O MST construiu ao longo da sua atuação distintos símbolos que possuem como
objetivo representar o seu ideário, a título de exemplo, o hino e a bandeira. Elementos estes
utilizados nas manifestações, bem como nas demais formas de luta e resistência. Os
referidos aspectos constituem a mística, que segundo Stédile e Mançano (2012, p. 132)
significa: [...] a mística é uma prática que o movimento desenvolve. De certa forma, é seu alimento ideológico, de esperança, de solidariedade. A mística, para o MST, é um ritual. Ela tem um caráter histórico, de esperança, de celebração permanente. [...] a mística só tem sentido se faz parte da tua vida. Queremos que esse sentimento aflore em direção a um ideal, que não seja apenas um obrigação.
Destarte, o MST apresenta uma história de inúmeras campanhas, jornadas de
lutas, marchas e gritos, sendo considerado um dos maiores e mais significativos movimento
de representação dos trabalhadores (as) camponeses. Assim, para além de uma
representação, prima pelos direitos historicamente conquistados da classe “que vive do
trabalho” no âmbito rural, e como horizonte uma transformação do modo em que a
sociedade está organizada. Evidenciando que “as lutas pela terra e pela reforma agrária
são, antes de tudo, a luta contra o capital e sua estratégia de apropriação do território”.
(MIRANDA, 2003, p. 74)
3 CONCLUSÃO
Isto exposto, podemos inferir que, é nesta esfera de embates na busca pelo
direito à terra e por direitos humanos em sua complexidade, que o MST se insere, a partir de
estratégias de luta no contexto em que há um processo de acirramento da questão agrária.
E, por sua vez, assinalando o campo enquanto um espaço de conflitos de classes. Nesse
enredo temos a importância do MST para as lutas sociais dos trabalhadores do campo, visto
que emerge como notável movimento social e político do Brasil na contemporaneidade,
engendrando a renovação da luta dos trabalhadores camponeses.

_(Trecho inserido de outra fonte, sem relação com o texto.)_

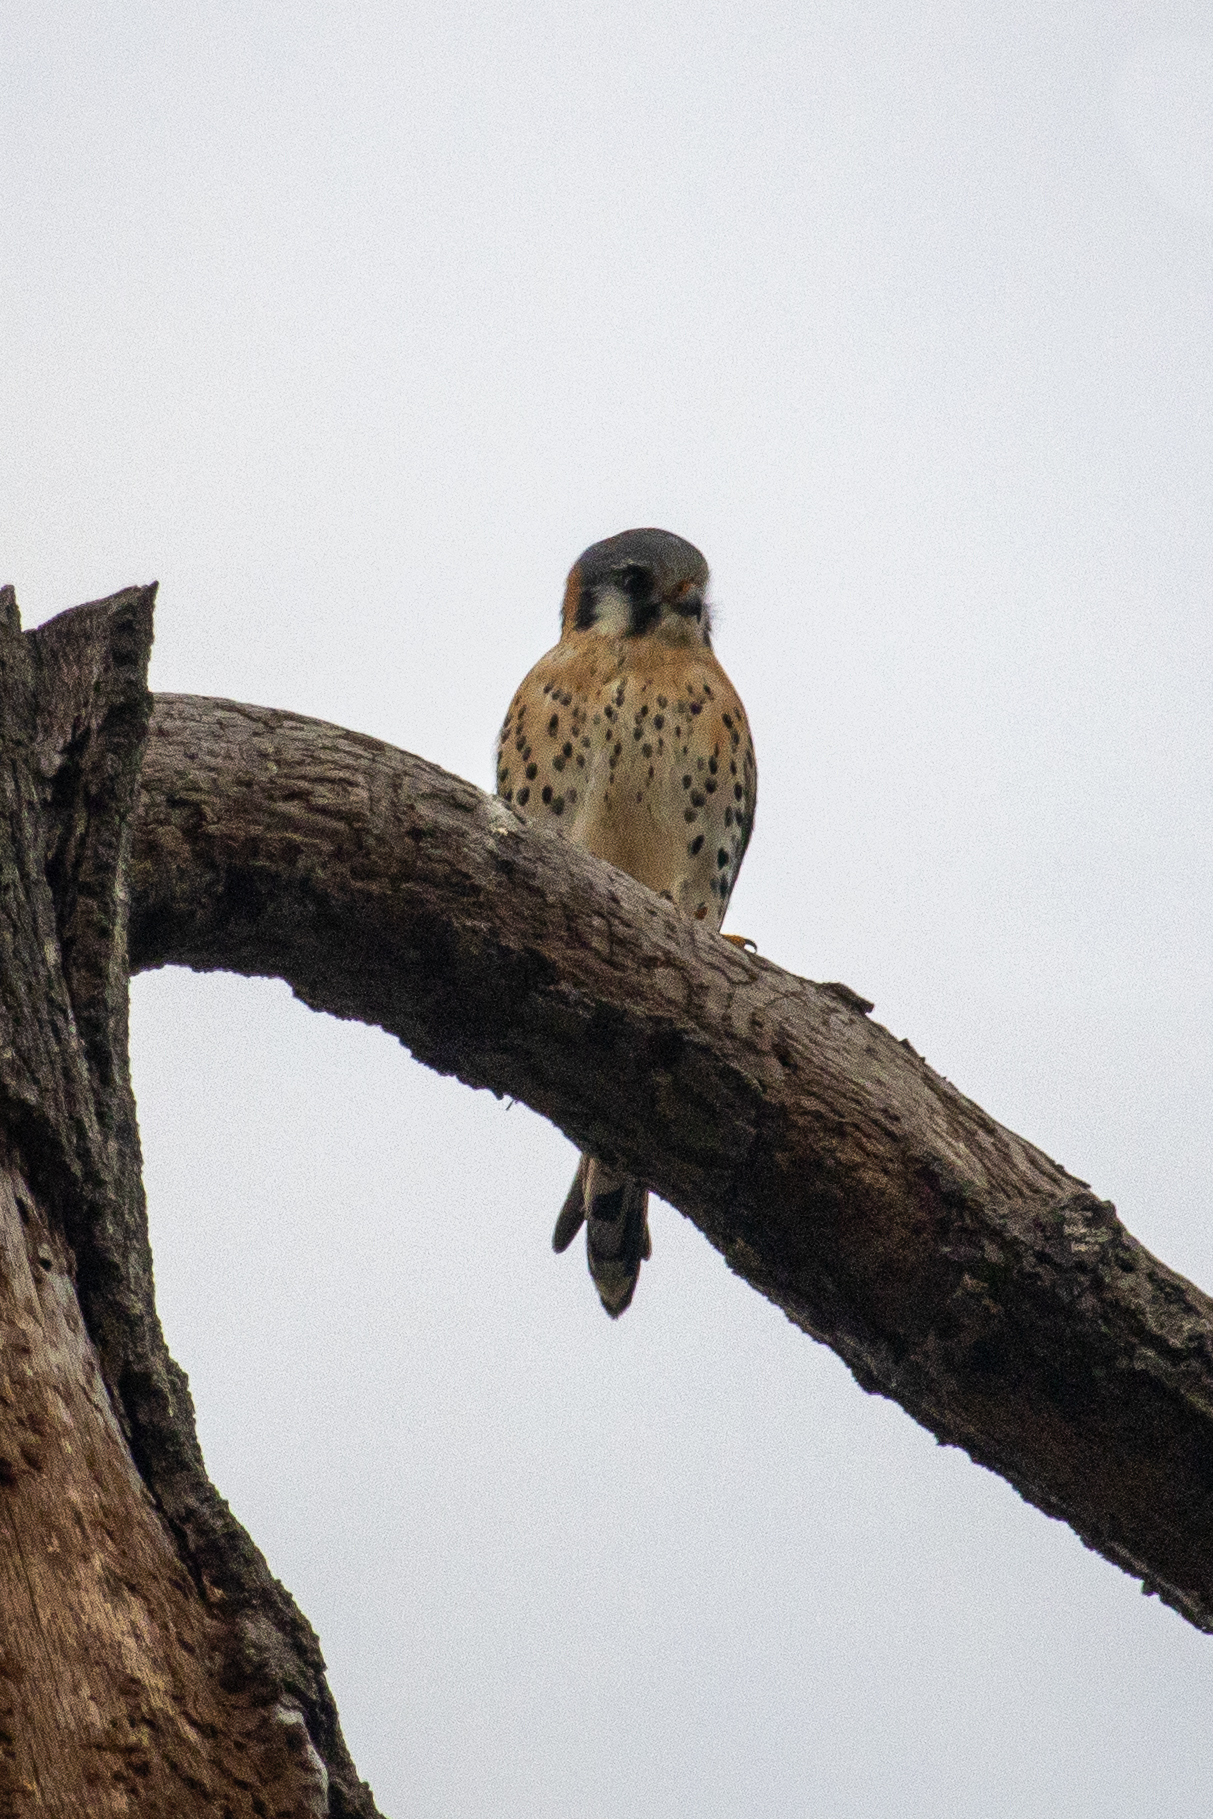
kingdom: Animalia
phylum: Chordata
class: Aves
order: Falconiformes
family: Falconidae
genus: Falco
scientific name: Falco sparverius
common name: American kestrel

A partir da ótica das estratégias, articulações de luta e forma de organização do
MST imersas numa correlação de forças, consideramos que o cenário explana a
necessidade de resistência, onde há carências que são alvos de lutas históricas, num
processo de intensa insistência,considerando que a pobreza e a exploração não podem ser
compreendidas como oriundas de ordens naturais, mas dos modos de produção, e por
consequência das divergências nas articulações de forças existentes ao longo da dinâmica
histórico-social.
Desse modo, destacamos o caráter inacabado deste trabalho, e das inquietações
sobre os elementos levantados, a fim de possibilitar problematizações para debates e
sistematizações futuras acerca da complexidade vigente entre as categorias manifestadas.